For the gods very subtly fashion
Madness with sadness
upon earth:
Not knowing in any wise compassion,
Nor holding pity
of any worth.
Atalanta in
Calydon.
In writing of the amok, which
Dato’ Kaya Biji Derja ran in the streets of
Kuala Trengganu, I have spoken of suicide as being
of very rare occurrence among Malays of either sex,
and, indeed, I know of no authenticated case in which
a man of these people has taken his life with his
own hand. A Chinaman, who has had a difference
of opinion with a friend, or who conceives that he
has been ill-treated by the Powers that be, betakes
himself to his dwelling, and there deliberately hangs
himself with his pig-tail, dying happy in the pleasing
belief that his spirit will haunt those who have done
him a wrong, and render the remainder of their lives
upon earth ‘one demned horrid grind.’
Not so the Malay. He, being gifted with the merest
rudiments of an imagination, prefers to take practical
vengeance on his kind by means of a knife, to trusting
to such supernatural retaliation as may be effected
after death by his ghost.
This story deals with a suicide which
occurred in Pahang in July 1893, and I have selected
it to tell, because the circumstances were remarkable,
and are quite unprecedented in my experience.
If you go up the Pahang River for
a hundred and eighty miles, you come to a spot where
the stream divides into two main branches, and where
the name Pahang dies an ignominious death in a small
ditch, which debouches at their point of junction.
The right stream, using the term in its
topographical sense, is the Jelai, and the
left is the Tembeling.

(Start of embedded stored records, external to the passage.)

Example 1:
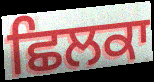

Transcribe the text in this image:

ਛਿਲਕਾ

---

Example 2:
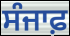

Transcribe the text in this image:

ਸੰਜਾਫ਼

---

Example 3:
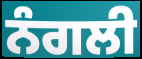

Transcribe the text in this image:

ਨੰਗਲੀ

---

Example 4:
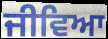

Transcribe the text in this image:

ਜੀਵਿਆ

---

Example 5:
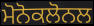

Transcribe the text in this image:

ਮੋਨੋਕਲੋਨਲ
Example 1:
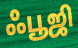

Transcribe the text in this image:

ஃபூஜி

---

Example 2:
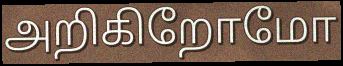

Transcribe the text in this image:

அறிகிறோமோ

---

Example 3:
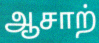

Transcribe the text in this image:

ஆசாற்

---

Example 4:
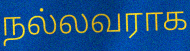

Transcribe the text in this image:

நல்லவராக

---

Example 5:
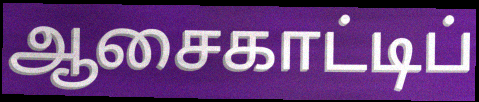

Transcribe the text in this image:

ஆசைகாட்டிப்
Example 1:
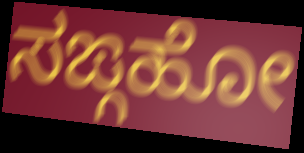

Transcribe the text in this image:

ಸಙ್ಗಹೋ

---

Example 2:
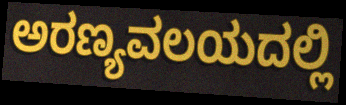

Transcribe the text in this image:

ಅರಣ್ಯವಲಯದಲ್ಲಿ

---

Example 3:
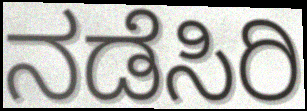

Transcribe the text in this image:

ನಡೆಸಿರಿ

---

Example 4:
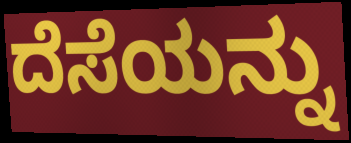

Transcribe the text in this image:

ದೆಸೆಯನ್ನು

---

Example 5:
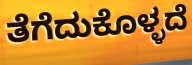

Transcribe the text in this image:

ತೆಗೆದುಕೊಳ್ಳದೆ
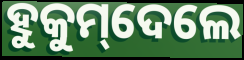
ହୁକୁମ୍‌ଦେଲେ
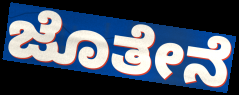
ಜೊತೇನೆ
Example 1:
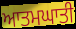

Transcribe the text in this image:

ਆਤਮਘਾਤੀ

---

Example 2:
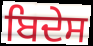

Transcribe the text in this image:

ਬਿਦੇਸ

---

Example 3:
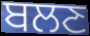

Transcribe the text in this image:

ਬਲਣ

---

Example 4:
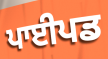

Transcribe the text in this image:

ਪਾਈਪਡ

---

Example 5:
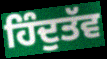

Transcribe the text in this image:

ਹਿੰਦੁਤੱਵ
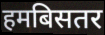
हमबिसतर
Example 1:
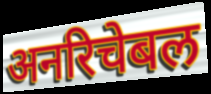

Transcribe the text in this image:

अनरिचेबल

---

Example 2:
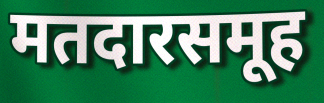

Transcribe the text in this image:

मतदारसमूह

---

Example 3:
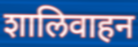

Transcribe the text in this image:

शालिवाहन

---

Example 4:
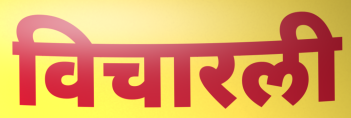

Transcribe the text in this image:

विचारली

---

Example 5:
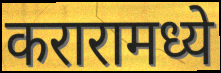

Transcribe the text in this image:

करारामध्ये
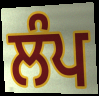
ਲੰਪ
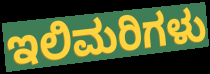
ಇಲಿಮರಿಗಳು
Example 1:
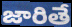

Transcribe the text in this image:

జారితే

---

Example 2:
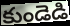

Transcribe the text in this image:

కుండెడి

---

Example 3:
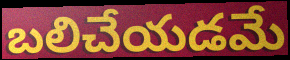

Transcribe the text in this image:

బలిచేయడమే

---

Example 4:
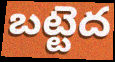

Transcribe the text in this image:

బట్టెద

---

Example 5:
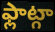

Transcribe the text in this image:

ఫ్లాట్గా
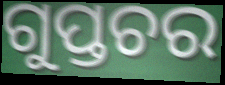
ଗୁପ୍ତଚର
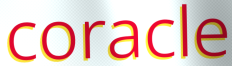
coracle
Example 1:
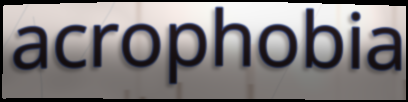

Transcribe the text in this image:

acrophobia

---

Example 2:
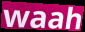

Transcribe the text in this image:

waah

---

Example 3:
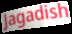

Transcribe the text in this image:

Jagadish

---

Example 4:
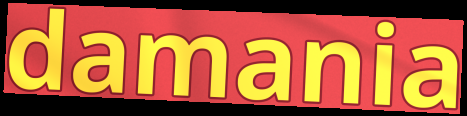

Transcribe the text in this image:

damania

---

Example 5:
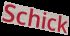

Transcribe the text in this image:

Schick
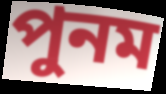
পুনম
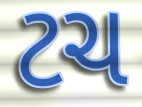
ટચ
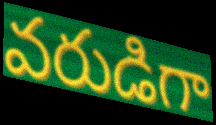
వరుడిగా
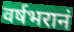
वर्षभरानं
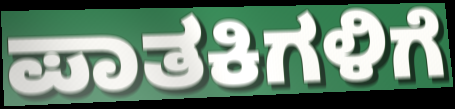
ಪಾತಕಿಗಳಿಗೆ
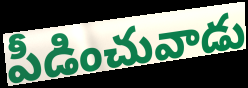
పీడించువాడు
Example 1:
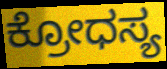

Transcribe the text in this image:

ಕ್ರೋಧಸ್ಯ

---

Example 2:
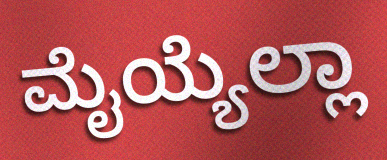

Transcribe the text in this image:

ಮೈಯ್ಯೆಲ್ಲಾ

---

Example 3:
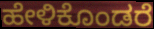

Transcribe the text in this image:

ಹೇಳಿಕೊಂಡರೆ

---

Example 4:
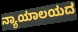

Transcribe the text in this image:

ನ್ಯಾಯಾಲಯದ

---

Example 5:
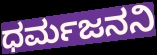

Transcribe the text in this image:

ಧರ್ಮಜನನಿ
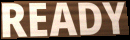
READY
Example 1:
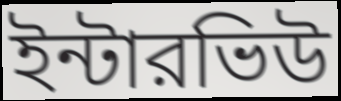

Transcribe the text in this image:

ইন্টারভিউ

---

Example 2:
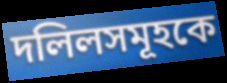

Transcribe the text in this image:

দলিলসমূহকে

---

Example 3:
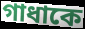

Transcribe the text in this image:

গাধাকে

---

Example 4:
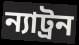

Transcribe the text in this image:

ন্যাট্রন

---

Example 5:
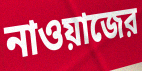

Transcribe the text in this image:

নাওয়াজের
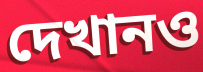
দেখানও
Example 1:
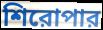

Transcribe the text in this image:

শিরোপার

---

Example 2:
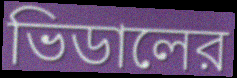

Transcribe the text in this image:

ভিডালের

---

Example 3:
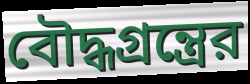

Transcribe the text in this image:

বৌদ্ধগ্রন্ত্রের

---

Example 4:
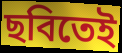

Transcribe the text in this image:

ছবিতেই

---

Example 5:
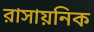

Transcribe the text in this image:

রাসায়নিক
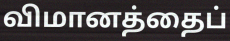
விமானத்தைப்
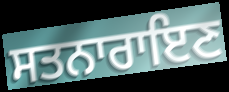
ਸਤਨਾਰਾਇਣ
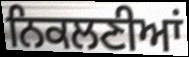
ਨਿਕਲਣੀਆਂ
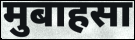
मुबाहसा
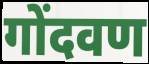
गोंदवण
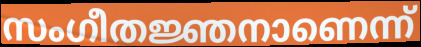
സംഗീതജ്ഞനാണെന്ന്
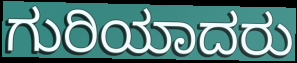
ಗುರಿಯಾದರು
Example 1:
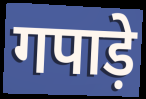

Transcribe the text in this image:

गपाड़े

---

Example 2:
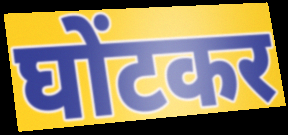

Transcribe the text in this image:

घोंटकर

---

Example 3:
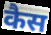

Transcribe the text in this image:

कैस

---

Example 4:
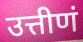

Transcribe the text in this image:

उत्तीणं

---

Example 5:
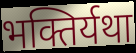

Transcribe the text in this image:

If you go up the latter,
you come to rapids innumerable, a few gambir
plantations, and a great many of the best ruffians
in the Peninsula, who are also my very good friends.
If you follow the Jelai up past Kuala Lipis,
where the river of the latter name falls into it on
its right bank, and on, and on, and on, you come to
the Sakai country, where the Malay language is still
unknown, and where the horizon of the people is formed
by the impenetrable jungle that shuts down on the other
side of a slender stream, and is further narrowed
by the limitations of an intellect which cannot conceive
an arithmetical idea higher than the numeral three.
Before you run your nose into these uncleanly places,
however, you pass through a district dotted with scattered
Malay habitations; and, if you turn off up the Telang
River, you find a little open country, and some prosperous-looking
villages.
One day in July 1893, a feast in honour
of a wedding was being held in one of these places,
and the scene was a lively one. The head and skin
of a buffalo, and the pools of blood, which showed
where its carcase had been dismembered, were a prominent
feature in the foreground, lying displayed in a very
unappetising manner on a little piece of open ground.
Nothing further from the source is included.